[LISTED ENTRIES]:

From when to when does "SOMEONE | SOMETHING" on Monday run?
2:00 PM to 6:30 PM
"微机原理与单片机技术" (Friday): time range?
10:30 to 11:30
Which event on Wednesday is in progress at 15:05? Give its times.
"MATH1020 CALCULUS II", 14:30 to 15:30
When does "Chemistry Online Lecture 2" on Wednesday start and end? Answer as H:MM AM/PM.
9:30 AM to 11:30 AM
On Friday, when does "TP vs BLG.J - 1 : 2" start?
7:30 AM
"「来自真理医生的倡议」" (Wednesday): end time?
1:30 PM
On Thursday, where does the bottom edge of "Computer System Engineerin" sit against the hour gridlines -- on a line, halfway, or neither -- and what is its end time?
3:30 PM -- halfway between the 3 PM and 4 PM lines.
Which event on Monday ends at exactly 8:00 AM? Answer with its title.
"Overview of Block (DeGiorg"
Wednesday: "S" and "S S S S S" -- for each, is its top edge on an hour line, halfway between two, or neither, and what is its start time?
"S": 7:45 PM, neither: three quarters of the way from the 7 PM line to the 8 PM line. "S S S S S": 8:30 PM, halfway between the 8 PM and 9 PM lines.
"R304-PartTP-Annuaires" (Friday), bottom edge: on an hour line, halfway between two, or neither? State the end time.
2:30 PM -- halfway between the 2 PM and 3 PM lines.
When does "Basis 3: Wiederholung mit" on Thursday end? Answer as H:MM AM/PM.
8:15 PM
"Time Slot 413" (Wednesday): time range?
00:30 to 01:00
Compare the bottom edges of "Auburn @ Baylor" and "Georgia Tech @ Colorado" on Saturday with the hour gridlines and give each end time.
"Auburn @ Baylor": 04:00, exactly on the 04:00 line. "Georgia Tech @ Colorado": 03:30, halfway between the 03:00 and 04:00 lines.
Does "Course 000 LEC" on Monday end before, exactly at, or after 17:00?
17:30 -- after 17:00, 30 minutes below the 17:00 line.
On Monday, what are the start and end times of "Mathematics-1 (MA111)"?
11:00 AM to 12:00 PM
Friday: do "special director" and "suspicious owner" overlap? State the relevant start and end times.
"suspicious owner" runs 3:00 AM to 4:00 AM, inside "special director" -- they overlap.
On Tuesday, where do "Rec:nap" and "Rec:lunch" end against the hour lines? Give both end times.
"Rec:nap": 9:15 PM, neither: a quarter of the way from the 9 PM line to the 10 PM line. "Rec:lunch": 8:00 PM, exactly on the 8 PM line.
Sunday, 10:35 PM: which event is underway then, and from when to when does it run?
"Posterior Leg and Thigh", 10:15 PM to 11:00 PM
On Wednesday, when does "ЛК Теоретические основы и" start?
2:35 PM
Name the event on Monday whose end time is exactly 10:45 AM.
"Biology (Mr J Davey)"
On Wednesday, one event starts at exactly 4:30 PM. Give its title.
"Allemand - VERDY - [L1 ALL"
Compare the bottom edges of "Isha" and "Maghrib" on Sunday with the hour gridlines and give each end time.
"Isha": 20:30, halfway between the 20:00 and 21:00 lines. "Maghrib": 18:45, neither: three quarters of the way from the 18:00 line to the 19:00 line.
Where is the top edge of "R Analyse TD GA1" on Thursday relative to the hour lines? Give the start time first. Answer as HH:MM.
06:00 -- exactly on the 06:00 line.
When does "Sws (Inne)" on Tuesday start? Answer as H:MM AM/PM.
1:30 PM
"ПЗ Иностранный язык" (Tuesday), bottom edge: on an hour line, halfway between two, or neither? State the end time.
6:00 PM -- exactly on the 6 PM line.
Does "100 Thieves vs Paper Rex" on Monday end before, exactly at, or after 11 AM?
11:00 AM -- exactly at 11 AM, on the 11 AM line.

[SET PROBLEM]: Copy the whole listing above word for word, each line and each answer in its original order.

[TASK RESPONSE]:
From when to when does "SOMEONE | SOMETHING" on Monday run?
2:00 PM to 6:30 PM
"微机原理与单片机技术" (Friday): time range?
10:30 to 11:30
Which event on Wednesday is in progress at 15:05? Give its times.
"MATH1020 CALCULUS II", 14:30 to 15:30
When does "Chemistry Online Lecture 2" on Wednesday start and end? Answer as H:MM AM/PM.
9:30 AM to 11:30 AM
On Friday, when does "TP vs BLG.J - 1 : 2" start?
7:30 AM
"「来自真理医生的倡议」" (Wednesday): end time?
1:30 PM
On Thursday, where does the bottom edge of "Computer System Engineerin" sit against the hour gridlines -- on a line, halfway, or neither -- and what is its end time?
3:30 PM -- halfway between the 3 PM and 4 PM lines.
Which event on Monday ends at exactly 8:00 AM? Answer with its title.
"Overview of Block (DeGiorg"
Wednesday: "S" and "S S S S S" -- for each, is its top edge on an hour line, halfway between two, or neither, and what is its start time?
"S": 7:45 PM, neither: three quarters of the way from the 7 PM line to the 8 PM line. "S S S S S": 8:30 PM, halfway between the 8 PM and 9 PM lines.
"R304-PartTP-Annuaires" (Friday), bottom edge: on an hour line, halfway between two, or neither? State the end time.
2:30 PM -- halfway between the 2 PM and 3 PM lines.
When does "Basis 3: Wiederholung mit" on Thursday end? Answer as H:MM AM/PM.
8:15 PM
"Time Slot 413" (Wednesday): time range?
00:30 to 01:00
Compare the bottom edges of "Auburn @ Baylor" and "Georgia Tech @ Colorado" on Saturday with the hour gridlines and give each end time.
"Auburn @ Baylor": 04:00, exactly on the 04:00 line. "Georgia Tech @ Colorado": 03:30, halfway between the 03:00 and 04:00 lines.
Does "Course 000 LEC" on Monday end before, exactly at, or after 17:00?
17:30 -- after 17:00, 30 minutes below the 17:00 line.
On Monday, what are the start and end times of "Mathematics-1 (MA111)"?
11:00 AM to 12:00 PM
Friday: do "special director" and "suspicious owner" overlap? State the relevant start and end times.
"suspicious owner" runs 3:00 AM to 4:00 AM, inside "special director" -- they overlap.
On Tuesday, where do "Rec:nap" and "Rec:lunch" end against the hour lines? Give both end times.
"Rec:nap": 9:15 PM, neither: a quarter of the way from the 9 PM line to the 10 PM line. "Rec:lunch": 8:00 PM, exactly on the 8 PM line.
Sunday, 10:35 PM: which event is underway then, and from when to when does it run?
"Posterior Leg and Thigh", 10:15 PM to 11:00 PM
On Wednesday, when does "ЛК Теоретические основы и" start?
2:35 PM
Name the event on Monday whose end time is exactly 10:45 AM.
"Biology (Mr J Davey)"
On Wednesday, one event starts at exactly 4:30 PM. Give its title.
"Allemand - VERDY - [L1 ALL"
Compare the bottom edges of "Isha" and "Maghrib" on Sunday with the hour gridlines and give each end time.
"Isha": 20:30, halfway between the 20:00 and 21:00 lines. "Maghrib": 18:45, neither: three quarters of the way from the 18:00 line to the 19:00 line.
Where is the top edge of "R Analyse TD GA1" on Thursday relative to the hour lines? Give the start time first. Answer as HH:MM.
06:00 -- exactly on the 06:00 line.
When does "Sws (Inne)" on Tuesday start? Answer as H:MM AM/PM.
1:30 PM
"ПЗ Иностранный язык" (Tuesday), bottom edge: on an hour line, halfway between two, or neither? State the end time.
6:00 PM -- exactly on the 6 PM line.
Does "100 Thieves vs Paper Rex" on Monday end before, exactly at, or after 11 AM?
11:00 AM -- exactly at 11 AM, on the 11 AM line.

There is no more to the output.